# New Carbon Xpress Nano-XR small diameter arrow?



## Full metal jack (Oct 29, 2006)

So what is the price tag on these arrows?


----------



## limbwalker (Sep 26, 2003)

Beats me. I just learned about them this morning.

Interesting that the metal pin and the metal insert nock are almost the same weight.

I'll have to see those metal nocks in person. Sounds like an interesting idea.

John.


----------



## BILL B (Jun 21, 2003)

The metal nocks do not fit properly on a string designed for Easton 098 or Beiter large throat nocks. they are too small. I have looked at their data sheet and the spine/weight is very similar to the new McKinney shafts.


----------



## stickmonkey (Nov 1, 2006)

price is supposed to be close to the x10s, 250-350 dollar range, 's all ive heard


----------



## x1440 (Jan 5, 2003)

They were designed by Soma Archery with Carbon Express. Soma was calling them SP-1 under their brand, but have now changed to Nano XR and now has both the Carbon Express logo and Soma Archery logo. Price is very high. A quote I got from Mr. Baek was $325 and that was a discounted price!

Their CEX2 stabilizers look very good too.


----------



## limbwalker (Sep 26, 2003)

I just don't get these small diameter all-carbon arrows (I assume these are all-carbon like the McKinney II's) costing as much as ACE's and X10's.

Why on earth would someone want to use an all carbon arrow that is overall larger in diameter, but costs just as much? There must be something I don't get. Are they attracted to the lighter weight?

John.


----------



## massman (Jun 21, 2004)

*I wonder*

Not knowing the process but presuming... that the carbon is spun or layed down onto a mandril (sp.) It has got to be difficult to get solid rods in lengths of 30 inches or so with diameters of .090 or less. That is what would be necessary to get a shaft of FITA diameter. Add to this the rods need to be _+.001 in straightness and stay straight during a heat curing process. I wonder is they are pushing the technology a bit.

Perhaps there is some type of straightening process the carbon shaft can go through after the curing process. 

It would be great to have someone who really know the process technology.

You are right on however John. Why buy a lighter shaft when easton is prooving that the heavier small diameter shaft flies better down range?

Regards,


----------



## mbu (Oct 22, 2003)

limbwalker said:


> ... Why on earth would someone want to use an all carbon arrow that is overall larger in diameter, but costs just as much? There must be something I don't get. Are they attracted to the lighter weight? John.





massman said:


> ... You are right on however John. Why buy a lighter shaft when easton is prooving that the heavier small diameter shaft flies better down range?Regards,


It is hard to compete with Easton (due to name recognition and a proven tournament record among the other things), but Rick’s McKinney II arrows might be a good alternative to Easton A/C/E arrows at the field tournaments. Vic already successfully used Rick’s arrows at the last World Field Championship. Parallel shafts might also tune slightly “stiffer” than barreled ones of the same spine. You might end up with even lighter arrow and this could be an additional advantage at the unmarked field distances. Lighter arrows might also behave a little “stiffer” than heavier arrows of the same spine, so for those archers who value better FOC, it might be another advantage. 
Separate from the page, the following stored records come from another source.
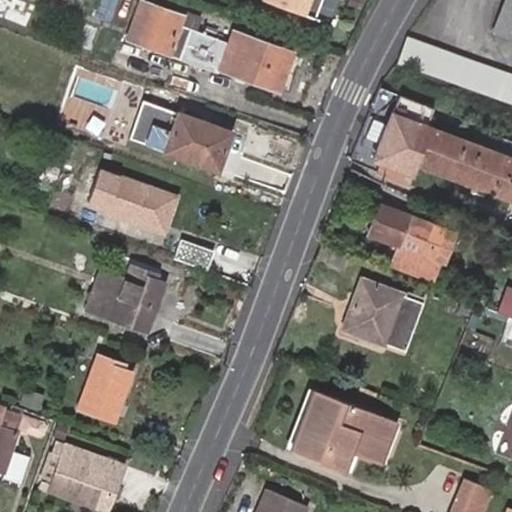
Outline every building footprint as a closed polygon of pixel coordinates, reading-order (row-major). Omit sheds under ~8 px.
[(267,0),(267,2),(266,4),(317,23),(325,0),(267,0)] [(511,0),(505,0),(494,33),(511,39),(511,0)] [(171,50),(182,54),(190,30),(179,26),(183,17),(143,3),(130,40),(169,54),(171,50)] [(182,54),(179,63),(221,78),(223,72),(237,76),(280,94),(293,56),(237,35),(233,46),(190,30),(182,54)] [(511,103),(511,74),(405,37),(396,63),(511,103)] [(167,59),(179,63),(182,54),(171,50),(169,54),(167,59)] [(234,83),(237,76),(223,72),(221,78),(234,83)] [(219,171),(237,121),(181,100),(172,123),(147,114),(138,140),(219,171)] [(511,190),(511,157),(415,120),(401,157),(509,198),(511,190)] [(159,216),(168,219),(176,198),(100,170),(100,172),(91,168),(86,181),(95,184),(88,204),(105,210),(103,214),(153,232),(159,216)] [(419,243),(435,249),(442,232),(376,205),(364,237),(390,247),(383,265),(407,275),(419,243)] [(163,236),(168,219),(159,216),(153,232),(163,236)] [(423,281),(435,249),(419,243),(407,275),(423,281)] [(318,246),(311,264),(341,275),(348,257),(318,246)] [(102,271),(88,312),(146,333),(164,284),(146,278),(147,275),(130,269),(126,280),(102,271)] [(493,284),(484,309),(499,315),(508,290),(493,284)] [(511,291),(508,290),(499,315),(511,319),(511,291)] [(357,349),(368,353),(388,304),(360,294),(345,334),(361,340),(357,349)] [(469,307),(457,302),(452,313),(465,318),(469,307)] [(388,304),(368,353),(402,366),(421,317),(388,304)] [(341,343),(357,349),(361,340),(345,334),(341,343)] [(85,346),(80,344),(75,357),(80,359),(85,346)] [(97,357),(78,407),(113,420),(131,374),(113,367),(115,363),(97,357)] [(374,467),(391,422),(313,392),(304,413),(315,418),(300,456),(347,475),(353,459),(359,461),(374,467)] [(0,401),(0,477),(16,483),(25,456),(7,450),(14,429),(13,428),(0,424),(0,403),(0,402),(0,401)] [(0,424),(13,428),(17,413),(0,407),(0,424)] [(315,418),(304,413),(289,452),(300,456),(315,418)] [(400,426),(391,422),(374,467),(382,470),(400,426)] [(101,509),(118,464),(55,442),(38,487),(101,509)] [(352,477),(359,461),(353,459),(347,475),(352,477)] [(480,511),(491,489),(463,478),(447,511),(480,511)] [(304,511),(306,507),(268,492),(260,511),(304,511)]
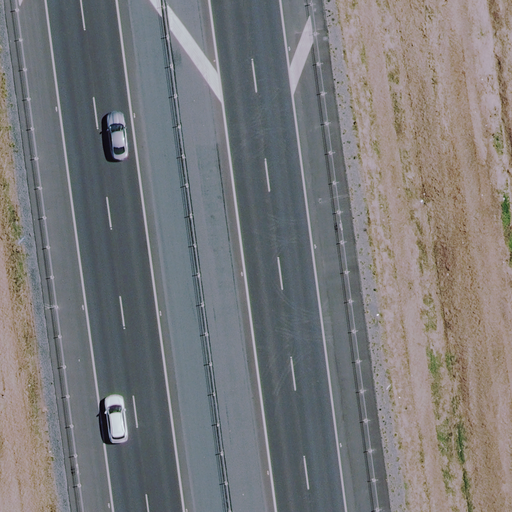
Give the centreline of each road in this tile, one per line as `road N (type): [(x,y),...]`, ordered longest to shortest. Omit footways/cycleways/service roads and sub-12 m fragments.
road 1 (motorway): [(149,511),(81,0)]
road 2 (motorway): [(245,0),(310,511)]
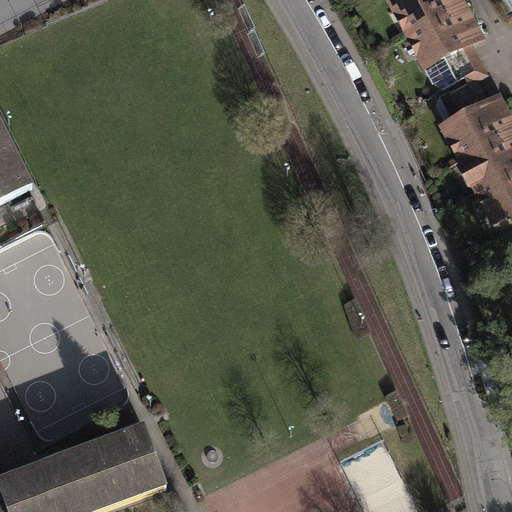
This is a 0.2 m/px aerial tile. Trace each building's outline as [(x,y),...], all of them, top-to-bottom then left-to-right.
[(388,0),(387,1),(424,72),(427,71),(474,46),(487,40),(465,0),(388,0)] [(474,46),(427,71),(438,93),(465,78),(480,82),(490,76),(474,46)] [(440,98),(452,120),(489,100),(480,82),(465,78),(468,84),(440,98)] [(452,120),(439,127),(492,229),(511,218),(511,113),(502,94),(489,100),(452,120)] [(0,201),(32,186),(0,123),(0,201)] [(0,511),(102,511),(167,489),(144,425),(4,474),(0,462),(0,511)]
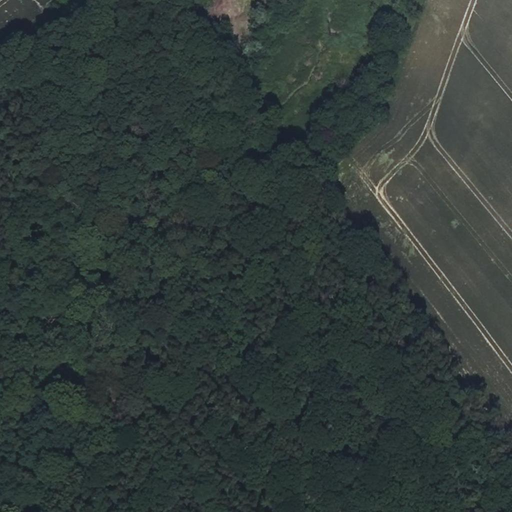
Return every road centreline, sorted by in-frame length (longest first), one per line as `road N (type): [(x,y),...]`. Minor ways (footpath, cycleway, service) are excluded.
road 1 (track): [(156,47),(215,103),(311,283),(391,349),(451,511)]
road 2 (track): [(165,0),(156,47),(195,487),(178,511)]
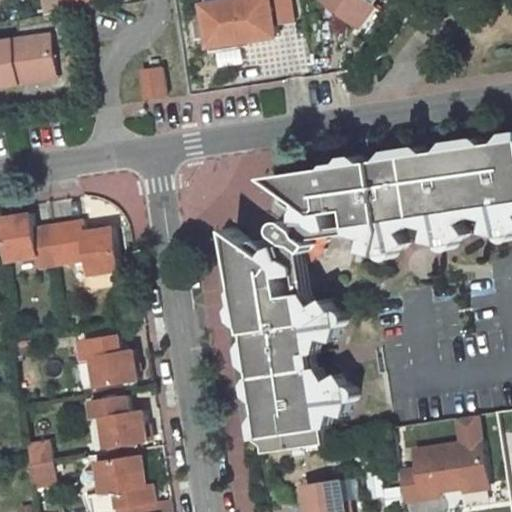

You also have to compare weights in various spine groups. For example, X-10 1000 shaft is a little lighter than A/C/E 1000 shaft while being much smaller in diameter. McKinney’s and NANO’s might be more competitive in some other spines.

I don’t have a firsthand experience with NANO XR arrows as I have with McKinney II arrows, X-10 and A/C/E. You can find some discussions about NANO XP arrows on various forums. It is my understanding that NANO XR arrows are just slightly larger in diameter than X-10 arrows and might be a great performer. 

A price tag is, IMHO, a problem with both NANO and McKinney arrows. They are just slightly less expensive than the X-10 shafts, but are all carbon and are viewed by many as “should be chipper” than barreled a/c (and neither has the “Easton” logo on them).


----------



## VFX_Fenix (Feb 8, 2007)

eBay has Nano-XR's for $299/dz. I was looking into these when I saw them on CX's Target shaft chart but quickly pulled a 180 when I saw how much they were :lol:
I don't know what a FITA arrow's diameter should be, but these come in at .208" diameter (similar to a 13XX series arrow I believe).


----------



## limbwalker (Sep 26, 2003)

Mike, I've considered the McKinney's and the only real advantage I can see in them is lighter weight and flatter trajectory. Perfect for field archery events (which I'm sure why Vic used them), but I fail to see their superiority at 70 meters.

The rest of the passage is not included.